Excerpted passage.
= = =
Download PDF

Summary

Platform engineer with 12+ years of cloud experience and 14+ years in tech, specializing in AWS infrastructure, cloud cost optimization, and AI-powered operational tooling.

Track record of delivering measurable cost savings (>$100K/yr), architecting multi-agent AI systems used by 100+ engineers weekly, and building cross-company observability infrastructure. AWS/CKA-certified with expertise in Kubernetes, Python, Terraform, and data-driven infrastructure management.

Experience

Sr. Platform Engineer

2025 - Present
PayPay Corporation
Tokyo, Japan
  • Built and maintain CloudOps Agent, an AI-powered operations platform on EKS using the Strands Agents SDK with 30+ subagents connected via the A2A protocol. Used by 100+ engineers weekly, handling 1,300+ queries per week with full observability and traceability via OpenTelemetry. Adopted as the standard agent pattern across multiple teams and group companies
  • Architected the AWS infrastructure for a multi-tenant observability platform serving several business units. Built on VictoriaMetrics, OpenTelemetry, ClickHouse, and Grafana running on dedicated multi-region EKS clusters
  • Reduced cloud spend by over $100K/yr within the first year across 100+ AWS accounts spanning multiple organizations. Built Savings Plans and Reserved Instance dashboards with renewal alerts, CUDOS reporting, and cost anomaly detection integrated directly into the CloudOps Agent

Sr. Site Reliability Engineer

2022 - 2025
Autify, Inc.
= = =
Entries provided.
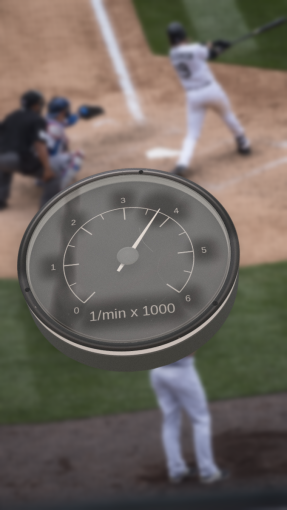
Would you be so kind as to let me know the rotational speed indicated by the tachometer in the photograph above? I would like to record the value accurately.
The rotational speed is 3750 rpm
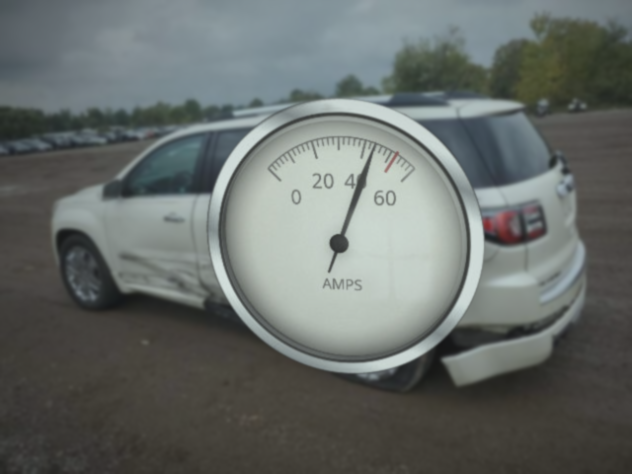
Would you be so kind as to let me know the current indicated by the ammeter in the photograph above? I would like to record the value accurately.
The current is 44 A
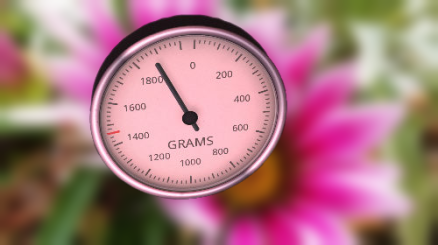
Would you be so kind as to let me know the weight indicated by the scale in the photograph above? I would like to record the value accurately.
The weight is 1880 g
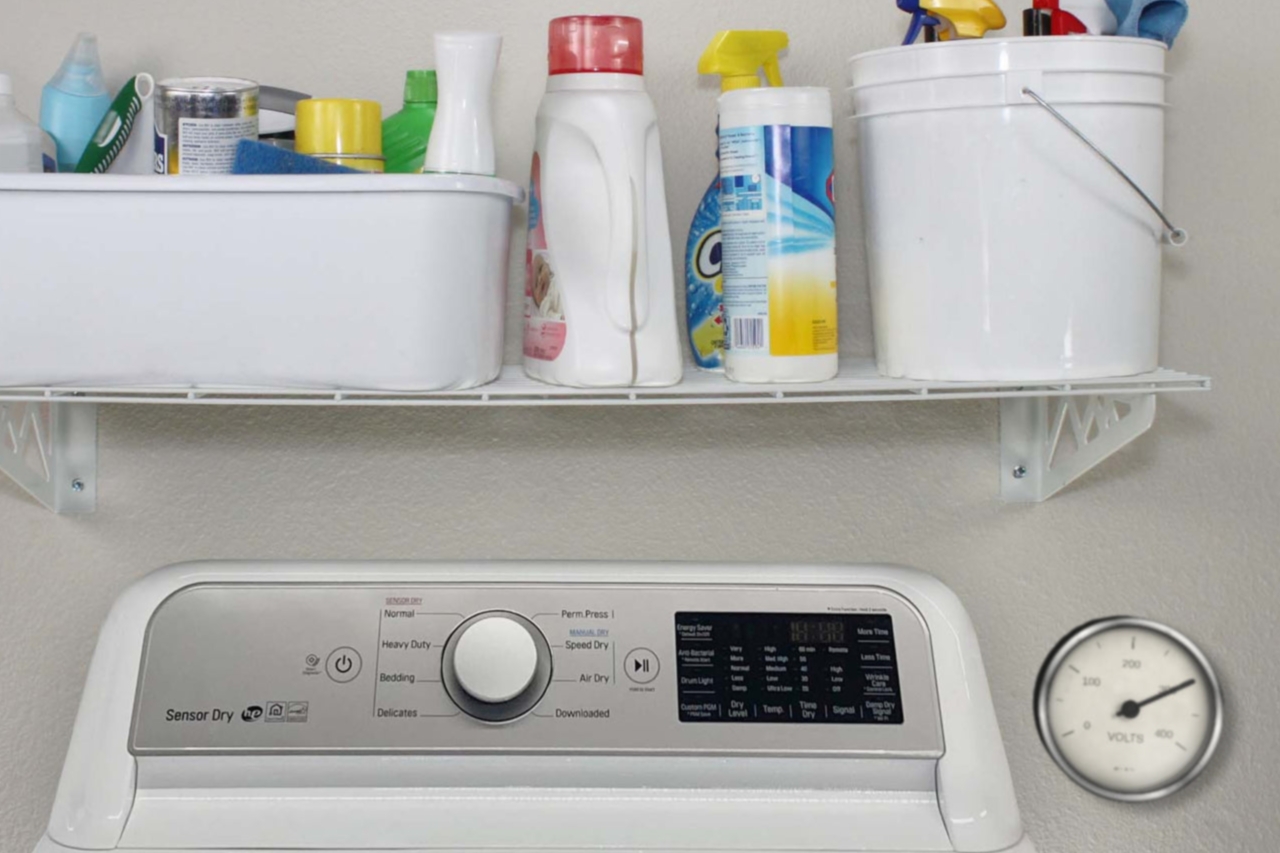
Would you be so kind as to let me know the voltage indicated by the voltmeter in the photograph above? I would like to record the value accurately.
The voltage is 300 V
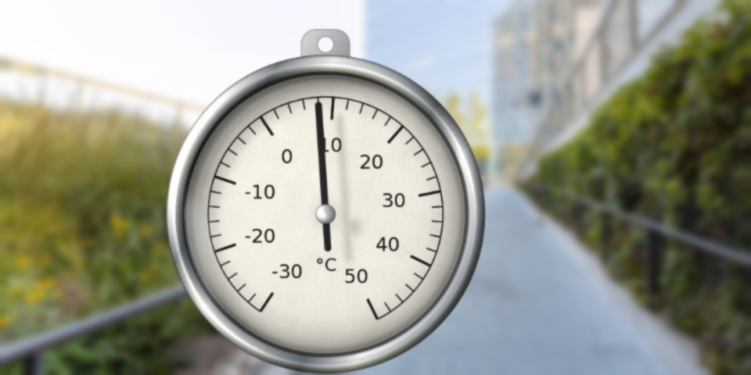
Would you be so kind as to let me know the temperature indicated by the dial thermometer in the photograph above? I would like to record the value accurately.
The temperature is 8 °C
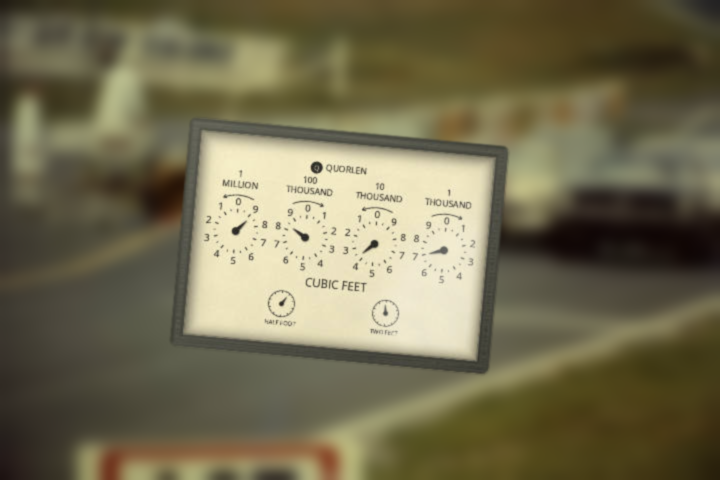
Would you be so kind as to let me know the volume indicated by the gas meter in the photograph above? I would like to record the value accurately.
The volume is 883700 ft³
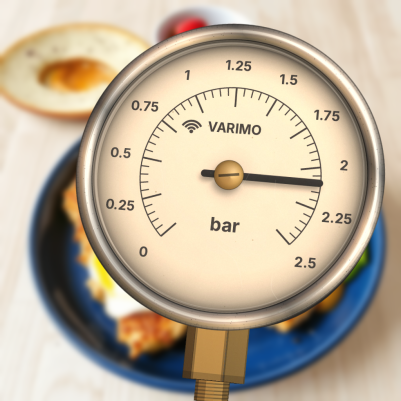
= = =
Exercise objective.
Drawing on the resume, explain how CloudOps Agent links its subagents and what gives it full observability and traceability. Answer in one to three sentences.

Expected answer.
CloudOps Agent's 30+ subagents are connected via the A2A protocol. Its full observability and traceability come from OpenTelemetry.